Using the Ex-Im Bank as its vehicle, the government is manipulating the free market, deeming winners and losers by awarding financing to companies of its own choosing.  Such government intervention should be used rarely, if ever, and always with the utmost caution.  This was perhaps best evidenced by the recent collapse of the housing market, which had been artificially propped up by the government’s unnecessary financing of mortgages.  Yet, the government is taking market distortions to a whole new level by subsidizing a company that has a net profit of more than a billion dollars a year at the expense of the struggling airline industry.

The government’s market distorting behavior is exemplified by Ex-Im’s financing of foreign airlines, which allows overseas rivals to pay roughly $5 million less than American carriers per wide body aircraft.  As a result, domestic carries lose out on hundreds of millions of dollars that instead goes to companies that undercut American employment.

In the process, American workers also become a victim of Ex-Im Bank’s subsidies.  When Ex-Im chooses to favor foreign airlines companies over its American counterparts, jobs are lost.  Ex-Im has already cost the U.S. airline industry up to 7,500 jobs and in an industry that employs 400,000, the number is certain to grow unless the current policy is reformed.

In short, changes need to be quickly made.  The Ex-Im Bank should be allowed to finance the purchase of American manufactured goods, as it was intended, but it should also protect American jobs as was also originally intended.

Reforms should seek to ensure that Ex-Im follows its Congressional mandate of considering the negative impact of its financing on American workers through thorough impact analyses before it acts.  Further, Ex-Im Bank should move toward a culture of transparency by opening its meetings to the public, disclosing its activities and soliciting public comment before it renders a decision; this is especially true when taking into account that the Bank is backed by American taxpayer dollars.  Finally, America needs to work diplomatic channels to minimize foreign credit agencies impact on the market and begin to ratchet back the subsidies as even the bank’s own vice president for transportation has characterized the dependence on subsidies as “not healthy”.

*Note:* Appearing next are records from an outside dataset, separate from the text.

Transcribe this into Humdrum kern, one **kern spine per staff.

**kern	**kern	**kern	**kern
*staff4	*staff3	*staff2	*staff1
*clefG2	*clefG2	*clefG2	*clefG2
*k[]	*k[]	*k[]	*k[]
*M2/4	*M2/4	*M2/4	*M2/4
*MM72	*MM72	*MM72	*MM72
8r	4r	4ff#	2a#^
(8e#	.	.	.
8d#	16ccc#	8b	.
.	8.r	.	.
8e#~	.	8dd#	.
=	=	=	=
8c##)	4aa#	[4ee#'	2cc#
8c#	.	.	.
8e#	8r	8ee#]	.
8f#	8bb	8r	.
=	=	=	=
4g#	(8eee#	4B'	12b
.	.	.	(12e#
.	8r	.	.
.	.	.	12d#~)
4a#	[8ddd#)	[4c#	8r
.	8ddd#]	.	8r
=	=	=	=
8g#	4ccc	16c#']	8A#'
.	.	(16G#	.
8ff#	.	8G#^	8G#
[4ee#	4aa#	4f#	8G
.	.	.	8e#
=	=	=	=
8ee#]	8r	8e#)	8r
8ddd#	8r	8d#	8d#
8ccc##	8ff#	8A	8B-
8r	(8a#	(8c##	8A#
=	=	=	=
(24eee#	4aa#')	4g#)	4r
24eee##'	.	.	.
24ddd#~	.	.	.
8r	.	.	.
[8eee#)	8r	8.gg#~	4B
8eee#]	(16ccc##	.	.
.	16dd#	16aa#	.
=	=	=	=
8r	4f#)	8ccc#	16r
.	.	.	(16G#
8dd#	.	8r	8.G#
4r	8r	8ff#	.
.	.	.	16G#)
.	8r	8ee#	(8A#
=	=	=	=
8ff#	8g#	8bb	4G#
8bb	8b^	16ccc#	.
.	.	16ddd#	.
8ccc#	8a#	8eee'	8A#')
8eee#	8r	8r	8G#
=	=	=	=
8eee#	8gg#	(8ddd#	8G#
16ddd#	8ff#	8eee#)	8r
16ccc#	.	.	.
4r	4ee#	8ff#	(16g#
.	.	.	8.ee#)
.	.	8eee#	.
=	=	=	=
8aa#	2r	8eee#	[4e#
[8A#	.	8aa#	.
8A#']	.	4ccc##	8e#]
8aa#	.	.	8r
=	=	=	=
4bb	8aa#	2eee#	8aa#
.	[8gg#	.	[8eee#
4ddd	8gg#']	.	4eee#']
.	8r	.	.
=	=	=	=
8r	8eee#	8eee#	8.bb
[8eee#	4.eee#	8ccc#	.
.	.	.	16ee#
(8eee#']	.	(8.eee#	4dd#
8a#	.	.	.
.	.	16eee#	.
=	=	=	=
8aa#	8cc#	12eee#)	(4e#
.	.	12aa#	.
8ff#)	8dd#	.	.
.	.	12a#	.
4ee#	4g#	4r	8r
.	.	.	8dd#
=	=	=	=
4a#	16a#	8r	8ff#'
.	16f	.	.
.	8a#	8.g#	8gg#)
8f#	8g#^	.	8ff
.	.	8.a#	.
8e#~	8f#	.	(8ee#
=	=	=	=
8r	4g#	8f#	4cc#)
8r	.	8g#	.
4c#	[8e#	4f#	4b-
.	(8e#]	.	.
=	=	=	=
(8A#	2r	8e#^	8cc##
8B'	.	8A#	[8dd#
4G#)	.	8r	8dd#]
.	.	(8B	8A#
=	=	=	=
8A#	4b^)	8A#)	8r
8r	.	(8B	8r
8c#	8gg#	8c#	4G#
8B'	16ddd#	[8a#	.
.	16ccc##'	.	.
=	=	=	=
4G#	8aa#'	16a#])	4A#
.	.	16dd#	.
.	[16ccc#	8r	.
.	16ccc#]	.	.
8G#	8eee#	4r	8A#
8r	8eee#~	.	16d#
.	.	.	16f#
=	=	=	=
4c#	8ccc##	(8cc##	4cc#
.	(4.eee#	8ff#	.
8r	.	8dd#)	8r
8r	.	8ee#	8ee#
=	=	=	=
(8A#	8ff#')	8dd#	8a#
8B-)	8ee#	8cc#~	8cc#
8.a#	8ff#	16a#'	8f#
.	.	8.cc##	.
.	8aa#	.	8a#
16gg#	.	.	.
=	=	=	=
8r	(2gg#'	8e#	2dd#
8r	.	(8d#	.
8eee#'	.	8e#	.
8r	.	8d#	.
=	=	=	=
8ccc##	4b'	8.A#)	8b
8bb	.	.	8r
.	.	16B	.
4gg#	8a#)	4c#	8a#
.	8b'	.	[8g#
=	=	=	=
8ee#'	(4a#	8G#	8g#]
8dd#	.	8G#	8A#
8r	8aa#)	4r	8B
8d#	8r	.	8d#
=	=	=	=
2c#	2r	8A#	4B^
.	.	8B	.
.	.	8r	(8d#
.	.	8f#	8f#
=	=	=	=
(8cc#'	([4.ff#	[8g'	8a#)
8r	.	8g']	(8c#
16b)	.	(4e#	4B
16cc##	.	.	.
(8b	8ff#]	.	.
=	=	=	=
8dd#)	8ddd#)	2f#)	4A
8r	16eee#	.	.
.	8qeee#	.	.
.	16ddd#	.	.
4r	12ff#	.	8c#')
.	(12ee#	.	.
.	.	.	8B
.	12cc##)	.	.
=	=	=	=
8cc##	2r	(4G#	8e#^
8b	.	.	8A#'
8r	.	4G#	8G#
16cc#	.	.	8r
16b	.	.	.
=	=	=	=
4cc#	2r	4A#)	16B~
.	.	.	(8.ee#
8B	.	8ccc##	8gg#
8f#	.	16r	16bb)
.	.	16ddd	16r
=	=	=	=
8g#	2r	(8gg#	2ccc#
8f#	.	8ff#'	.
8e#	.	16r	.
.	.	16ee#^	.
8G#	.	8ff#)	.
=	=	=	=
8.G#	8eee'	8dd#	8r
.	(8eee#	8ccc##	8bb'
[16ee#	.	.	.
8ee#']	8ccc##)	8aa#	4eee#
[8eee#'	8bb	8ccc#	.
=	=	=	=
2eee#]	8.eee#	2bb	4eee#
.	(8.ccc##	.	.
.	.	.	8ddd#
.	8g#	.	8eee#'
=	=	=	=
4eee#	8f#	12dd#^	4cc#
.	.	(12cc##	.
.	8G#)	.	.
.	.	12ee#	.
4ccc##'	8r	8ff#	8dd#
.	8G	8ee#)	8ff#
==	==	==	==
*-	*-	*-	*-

America faces stiff competition from its global competitors.  The country is plagued by a ballooning deficit, partisan gridlock and out-of-control spending. Our country is already facing enough obstacles as it is, if we want to continue to prevail in the global economy, we need reforms that will protect U.S. jobs over foreign subsidies.  We can start by sending a clear message to Congress: reforming the Export-Import Bank will stop job losses and end corporate welfare.